Using the records below, find every line that includes "linejoin" and copy it.
DATASET RECORDS section start
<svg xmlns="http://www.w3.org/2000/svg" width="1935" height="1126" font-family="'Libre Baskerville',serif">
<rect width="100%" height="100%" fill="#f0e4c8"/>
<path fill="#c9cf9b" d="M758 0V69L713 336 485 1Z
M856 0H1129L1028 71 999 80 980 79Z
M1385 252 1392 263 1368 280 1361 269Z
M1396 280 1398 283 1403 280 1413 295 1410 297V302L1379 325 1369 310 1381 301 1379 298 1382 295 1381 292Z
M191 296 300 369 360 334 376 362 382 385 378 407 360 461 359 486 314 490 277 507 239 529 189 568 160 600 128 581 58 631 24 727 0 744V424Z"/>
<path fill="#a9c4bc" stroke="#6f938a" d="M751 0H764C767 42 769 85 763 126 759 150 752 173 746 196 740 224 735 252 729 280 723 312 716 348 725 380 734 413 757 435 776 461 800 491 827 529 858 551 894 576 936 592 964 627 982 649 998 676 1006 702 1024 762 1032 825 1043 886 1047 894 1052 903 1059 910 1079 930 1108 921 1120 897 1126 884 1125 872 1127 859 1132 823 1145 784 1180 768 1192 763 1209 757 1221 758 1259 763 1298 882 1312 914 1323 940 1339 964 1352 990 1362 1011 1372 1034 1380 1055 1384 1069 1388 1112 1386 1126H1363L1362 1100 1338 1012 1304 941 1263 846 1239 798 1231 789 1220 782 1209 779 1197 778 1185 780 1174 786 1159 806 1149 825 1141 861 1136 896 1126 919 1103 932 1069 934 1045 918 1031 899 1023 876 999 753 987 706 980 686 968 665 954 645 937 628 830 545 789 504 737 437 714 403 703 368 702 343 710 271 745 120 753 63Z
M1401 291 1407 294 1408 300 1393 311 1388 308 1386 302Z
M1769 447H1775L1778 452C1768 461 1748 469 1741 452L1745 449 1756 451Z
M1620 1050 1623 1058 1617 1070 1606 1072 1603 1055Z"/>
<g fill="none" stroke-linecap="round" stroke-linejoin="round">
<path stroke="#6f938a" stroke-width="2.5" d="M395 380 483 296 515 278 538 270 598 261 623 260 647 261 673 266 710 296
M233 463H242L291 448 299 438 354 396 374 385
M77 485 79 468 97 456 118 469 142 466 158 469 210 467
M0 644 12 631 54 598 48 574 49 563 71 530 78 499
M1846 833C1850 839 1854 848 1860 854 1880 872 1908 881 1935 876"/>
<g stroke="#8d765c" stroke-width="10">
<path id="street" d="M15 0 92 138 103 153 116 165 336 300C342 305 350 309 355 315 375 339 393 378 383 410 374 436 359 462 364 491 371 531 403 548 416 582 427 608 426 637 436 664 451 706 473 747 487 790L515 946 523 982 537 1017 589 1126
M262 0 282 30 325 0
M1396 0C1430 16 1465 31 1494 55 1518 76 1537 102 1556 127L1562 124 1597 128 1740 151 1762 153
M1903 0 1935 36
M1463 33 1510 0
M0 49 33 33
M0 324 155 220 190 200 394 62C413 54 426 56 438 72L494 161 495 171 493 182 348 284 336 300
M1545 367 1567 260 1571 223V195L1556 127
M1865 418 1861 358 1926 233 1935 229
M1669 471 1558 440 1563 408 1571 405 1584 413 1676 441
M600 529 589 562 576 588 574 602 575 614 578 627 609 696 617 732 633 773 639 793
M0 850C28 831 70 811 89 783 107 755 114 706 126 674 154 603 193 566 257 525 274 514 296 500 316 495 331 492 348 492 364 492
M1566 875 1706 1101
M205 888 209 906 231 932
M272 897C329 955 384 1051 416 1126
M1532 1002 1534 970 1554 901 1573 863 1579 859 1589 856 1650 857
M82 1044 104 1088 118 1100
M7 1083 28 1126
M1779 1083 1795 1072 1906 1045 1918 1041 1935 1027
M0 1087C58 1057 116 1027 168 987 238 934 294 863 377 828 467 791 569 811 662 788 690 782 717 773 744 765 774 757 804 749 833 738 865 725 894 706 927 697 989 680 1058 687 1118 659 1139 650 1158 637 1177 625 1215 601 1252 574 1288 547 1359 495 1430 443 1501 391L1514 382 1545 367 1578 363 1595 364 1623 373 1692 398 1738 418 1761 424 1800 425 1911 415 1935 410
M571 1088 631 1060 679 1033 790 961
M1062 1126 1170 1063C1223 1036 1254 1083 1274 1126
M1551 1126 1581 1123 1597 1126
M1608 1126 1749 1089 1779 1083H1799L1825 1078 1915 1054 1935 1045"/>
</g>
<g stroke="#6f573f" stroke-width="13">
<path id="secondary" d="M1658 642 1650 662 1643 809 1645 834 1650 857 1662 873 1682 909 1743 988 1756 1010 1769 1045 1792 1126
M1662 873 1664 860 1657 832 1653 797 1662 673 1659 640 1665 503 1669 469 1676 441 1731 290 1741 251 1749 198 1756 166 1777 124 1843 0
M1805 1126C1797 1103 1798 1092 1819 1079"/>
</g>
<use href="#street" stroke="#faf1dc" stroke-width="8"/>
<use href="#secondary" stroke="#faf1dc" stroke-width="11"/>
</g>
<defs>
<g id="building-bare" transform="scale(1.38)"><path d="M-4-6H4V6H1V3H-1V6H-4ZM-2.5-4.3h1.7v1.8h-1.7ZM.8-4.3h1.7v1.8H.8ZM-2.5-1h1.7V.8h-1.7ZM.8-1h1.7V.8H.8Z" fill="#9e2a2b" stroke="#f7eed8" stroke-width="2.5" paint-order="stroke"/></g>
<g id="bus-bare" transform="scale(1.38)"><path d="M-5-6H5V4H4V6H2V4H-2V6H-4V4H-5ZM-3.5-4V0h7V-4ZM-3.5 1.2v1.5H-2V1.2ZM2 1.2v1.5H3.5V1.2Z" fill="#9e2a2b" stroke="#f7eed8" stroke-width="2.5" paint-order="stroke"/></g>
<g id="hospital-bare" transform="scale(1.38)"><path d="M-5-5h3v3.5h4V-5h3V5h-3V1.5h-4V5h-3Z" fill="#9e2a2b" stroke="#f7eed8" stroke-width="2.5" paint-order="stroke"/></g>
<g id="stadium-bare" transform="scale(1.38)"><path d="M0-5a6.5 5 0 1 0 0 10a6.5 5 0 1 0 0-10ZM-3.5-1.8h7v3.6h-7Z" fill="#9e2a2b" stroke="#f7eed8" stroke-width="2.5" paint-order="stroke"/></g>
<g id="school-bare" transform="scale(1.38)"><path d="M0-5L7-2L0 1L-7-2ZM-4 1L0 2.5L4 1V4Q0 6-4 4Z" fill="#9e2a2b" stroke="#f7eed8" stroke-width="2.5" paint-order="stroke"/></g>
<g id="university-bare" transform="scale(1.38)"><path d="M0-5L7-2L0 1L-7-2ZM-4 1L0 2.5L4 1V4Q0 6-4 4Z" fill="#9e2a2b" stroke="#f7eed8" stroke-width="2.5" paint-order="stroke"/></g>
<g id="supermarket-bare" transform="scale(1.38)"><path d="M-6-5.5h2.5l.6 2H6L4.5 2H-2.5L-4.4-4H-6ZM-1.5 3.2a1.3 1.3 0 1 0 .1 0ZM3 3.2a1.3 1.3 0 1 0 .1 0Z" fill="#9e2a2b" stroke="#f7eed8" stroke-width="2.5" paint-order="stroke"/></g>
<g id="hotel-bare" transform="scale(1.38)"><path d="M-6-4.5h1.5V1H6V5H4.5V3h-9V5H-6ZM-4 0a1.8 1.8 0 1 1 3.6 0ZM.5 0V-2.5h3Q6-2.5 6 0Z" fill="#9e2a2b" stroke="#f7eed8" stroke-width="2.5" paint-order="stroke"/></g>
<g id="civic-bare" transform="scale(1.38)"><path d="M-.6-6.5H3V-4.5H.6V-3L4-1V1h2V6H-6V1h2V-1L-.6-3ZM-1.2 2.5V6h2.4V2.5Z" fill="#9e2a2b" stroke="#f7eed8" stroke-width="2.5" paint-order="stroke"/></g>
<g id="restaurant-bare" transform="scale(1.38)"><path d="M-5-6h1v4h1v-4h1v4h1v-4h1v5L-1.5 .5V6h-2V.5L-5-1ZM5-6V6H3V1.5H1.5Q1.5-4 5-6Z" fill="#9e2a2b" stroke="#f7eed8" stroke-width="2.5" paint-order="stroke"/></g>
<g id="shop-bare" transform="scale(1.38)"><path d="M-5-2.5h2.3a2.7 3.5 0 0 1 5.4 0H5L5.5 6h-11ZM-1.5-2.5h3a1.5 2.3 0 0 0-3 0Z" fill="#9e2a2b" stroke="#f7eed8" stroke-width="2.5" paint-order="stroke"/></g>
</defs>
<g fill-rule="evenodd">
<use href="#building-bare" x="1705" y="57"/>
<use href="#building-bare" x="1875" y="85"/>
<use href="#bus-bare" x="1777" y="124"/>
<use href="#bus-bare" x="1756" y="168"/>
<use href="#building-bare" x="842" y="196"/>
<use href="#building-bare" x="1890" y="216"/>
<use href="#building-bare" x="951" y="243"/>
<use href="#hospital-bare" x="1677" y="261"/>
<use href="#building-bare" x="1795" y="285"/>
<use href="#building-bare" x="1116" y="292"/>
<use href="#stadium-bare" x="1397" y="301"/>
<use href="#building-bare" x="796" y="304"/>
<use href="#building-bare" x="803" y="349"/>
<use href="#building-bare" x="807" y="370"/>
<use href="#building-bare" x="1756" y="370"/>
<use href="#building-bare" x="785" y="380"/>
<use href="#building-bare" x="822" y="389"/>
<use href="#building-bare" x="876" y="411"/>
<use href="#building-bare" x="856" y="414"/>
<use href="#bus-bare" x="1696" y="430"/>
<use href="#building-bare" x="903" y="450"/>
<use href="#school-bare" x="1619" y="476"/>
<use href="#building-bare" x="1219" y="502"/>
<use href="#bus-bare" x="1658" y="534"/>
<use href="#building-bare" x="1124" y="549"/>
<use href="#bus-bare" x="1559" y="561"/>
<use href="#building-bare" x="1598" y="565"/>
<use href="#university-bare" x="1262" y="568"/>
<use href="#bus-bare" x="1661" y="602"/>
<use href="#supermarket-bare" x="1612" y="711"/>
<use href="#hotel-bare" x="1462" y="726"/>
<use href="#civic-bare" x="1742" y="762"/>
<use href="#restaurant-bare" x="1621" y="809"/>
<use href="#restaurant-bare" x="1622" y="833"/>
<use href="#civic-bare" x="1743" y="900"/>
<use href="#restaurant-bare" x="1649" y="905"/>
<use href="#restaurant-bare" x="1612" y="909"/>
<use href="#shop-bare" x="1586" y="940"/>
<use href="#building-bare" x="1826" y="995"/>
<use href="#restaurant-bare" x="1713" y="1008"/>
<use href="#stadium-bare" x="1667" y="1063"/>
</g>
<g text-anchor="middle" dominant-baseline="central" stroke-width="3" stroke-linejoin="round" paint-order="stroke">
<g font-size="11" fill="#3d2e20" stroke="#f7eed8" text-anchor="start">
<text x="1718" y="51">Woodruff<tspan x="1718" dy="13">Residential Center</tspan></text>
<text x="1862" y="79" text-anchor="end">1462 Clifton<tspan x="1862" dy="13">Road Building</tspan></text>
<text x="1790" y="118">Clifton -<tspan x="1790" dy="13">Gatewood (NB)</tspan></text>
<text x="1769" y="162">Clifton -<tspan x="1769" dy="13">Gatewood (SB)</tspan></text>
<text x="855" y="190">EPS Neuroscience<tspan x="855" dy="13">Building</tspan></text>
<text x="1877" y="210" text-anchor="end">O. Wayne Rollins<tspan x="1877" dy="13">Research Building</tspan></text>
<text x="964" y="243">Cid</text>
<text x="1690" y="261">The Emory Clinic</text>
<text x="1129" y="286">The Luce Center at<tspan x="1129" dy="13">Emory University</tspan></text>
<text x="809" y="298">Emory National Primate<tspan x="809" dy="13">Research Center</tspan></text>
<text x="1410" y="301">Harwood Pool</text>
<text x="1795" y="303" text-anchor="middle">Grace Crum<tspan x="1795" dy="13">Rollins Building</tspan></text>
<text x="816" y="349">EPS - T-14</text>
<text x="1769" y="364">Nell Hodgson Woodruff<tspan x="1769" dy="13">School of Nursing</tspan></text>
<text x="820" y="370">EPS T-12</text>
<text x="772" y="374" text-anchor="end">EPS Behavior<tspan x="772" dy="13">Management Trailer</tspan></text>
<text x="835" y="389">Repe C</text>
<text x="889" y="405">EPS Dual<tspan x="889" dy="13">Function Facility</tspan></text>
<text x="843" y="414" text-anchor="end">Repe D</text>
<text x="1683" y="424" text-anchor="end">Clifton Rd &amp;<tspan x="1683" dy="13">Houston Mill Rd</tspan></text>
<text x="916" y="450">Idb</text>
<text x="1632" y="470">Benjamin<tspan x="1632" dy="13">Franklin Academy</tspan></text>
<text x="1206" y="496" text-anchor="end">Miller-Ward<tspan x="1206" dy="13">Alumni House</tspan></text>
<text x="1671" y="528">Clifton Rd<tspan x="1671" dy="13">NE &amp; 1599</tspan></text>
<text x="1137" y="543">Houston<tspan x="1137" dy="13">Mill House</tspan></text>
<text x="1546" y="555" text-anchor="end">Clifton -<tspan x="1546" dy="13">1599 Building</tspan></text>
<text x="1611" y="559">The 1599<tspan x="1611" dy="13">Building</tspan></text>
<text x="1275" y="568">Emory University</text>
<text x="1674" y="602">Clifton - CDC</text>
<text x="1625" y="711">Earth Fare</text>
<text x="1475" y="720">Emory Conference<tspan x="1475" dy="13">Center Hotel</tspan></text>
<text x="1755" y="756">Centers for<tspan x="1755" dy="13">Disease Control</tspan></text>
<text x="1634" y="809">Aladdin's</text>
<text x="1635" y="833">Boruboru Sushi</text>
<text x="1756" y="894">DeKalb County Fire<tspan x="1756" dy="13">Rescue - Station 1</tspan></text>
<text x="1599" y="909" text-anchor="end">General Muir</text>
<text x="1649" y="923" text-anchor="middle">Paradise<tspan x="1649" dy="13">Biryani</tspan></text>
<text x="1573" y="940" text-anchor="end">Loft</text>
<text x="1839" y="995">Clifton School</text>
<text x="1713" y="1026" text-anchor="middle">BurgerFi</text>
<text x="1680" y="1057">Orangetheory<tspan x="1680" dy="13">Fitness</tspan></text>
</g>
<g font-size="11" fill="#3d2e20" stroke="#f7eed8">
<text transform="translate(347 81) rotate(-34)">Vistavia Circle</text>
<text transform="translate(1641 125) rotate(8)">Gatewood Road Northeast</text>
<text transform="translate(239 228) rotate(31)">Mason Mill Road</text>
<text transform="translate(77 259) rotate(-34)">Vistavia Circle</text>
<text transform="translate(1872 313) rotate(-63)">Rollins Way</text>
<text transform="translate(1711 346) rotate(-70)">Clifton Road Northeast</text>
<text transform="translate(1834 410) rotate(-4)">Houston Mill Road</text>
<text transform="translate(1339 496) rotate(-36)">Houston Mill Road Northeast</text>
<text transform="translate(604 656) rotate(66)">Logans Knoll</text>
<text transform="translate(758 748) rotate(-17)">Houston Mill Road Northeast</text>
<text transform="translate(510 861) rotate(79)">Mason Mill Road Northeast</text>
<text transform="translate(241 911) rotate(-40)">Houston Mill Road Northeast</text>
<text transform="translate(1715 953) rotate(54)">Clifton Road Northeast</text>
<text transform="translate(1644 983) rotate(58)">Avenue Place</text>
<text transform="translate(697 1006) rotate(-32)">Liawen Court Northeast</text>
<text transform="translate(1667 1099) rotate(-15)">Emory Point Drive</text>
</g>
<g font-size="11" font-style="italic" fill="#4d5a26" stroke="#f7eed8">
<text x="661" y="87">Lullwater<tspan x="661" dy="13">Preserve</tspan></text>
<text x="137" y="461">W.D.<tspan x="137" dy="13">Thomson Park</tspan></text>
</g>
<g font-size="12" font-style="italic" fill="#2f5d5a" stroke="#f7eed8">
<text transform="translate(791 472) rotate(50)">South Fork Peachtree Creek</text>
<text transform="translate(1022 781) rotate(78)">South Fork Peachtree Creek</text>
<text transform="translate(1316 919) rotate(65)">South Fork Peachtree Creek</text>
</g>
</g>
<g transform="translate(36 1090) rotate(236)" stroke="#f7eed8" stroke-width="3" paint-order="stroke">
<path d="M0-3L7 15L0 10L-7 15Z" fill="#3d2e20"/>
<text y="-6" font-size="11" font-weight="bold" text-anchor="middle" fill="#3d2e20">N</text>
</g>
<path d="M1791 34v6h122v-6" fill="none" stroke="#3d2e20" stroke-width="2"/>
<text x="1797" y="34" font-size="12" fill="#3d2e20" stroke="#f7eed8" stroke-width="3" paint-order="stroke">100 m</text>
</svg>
DATASET RECORDS section end
- **ANSWER FOR THE TASK**
<g fill="none" stroke-linecap="round" stroke-linejoin="round">
<g text-anchor="middle" dominant-baseline="central" stroke-width="3" stroke-linejoin="round" paint-order="stroke">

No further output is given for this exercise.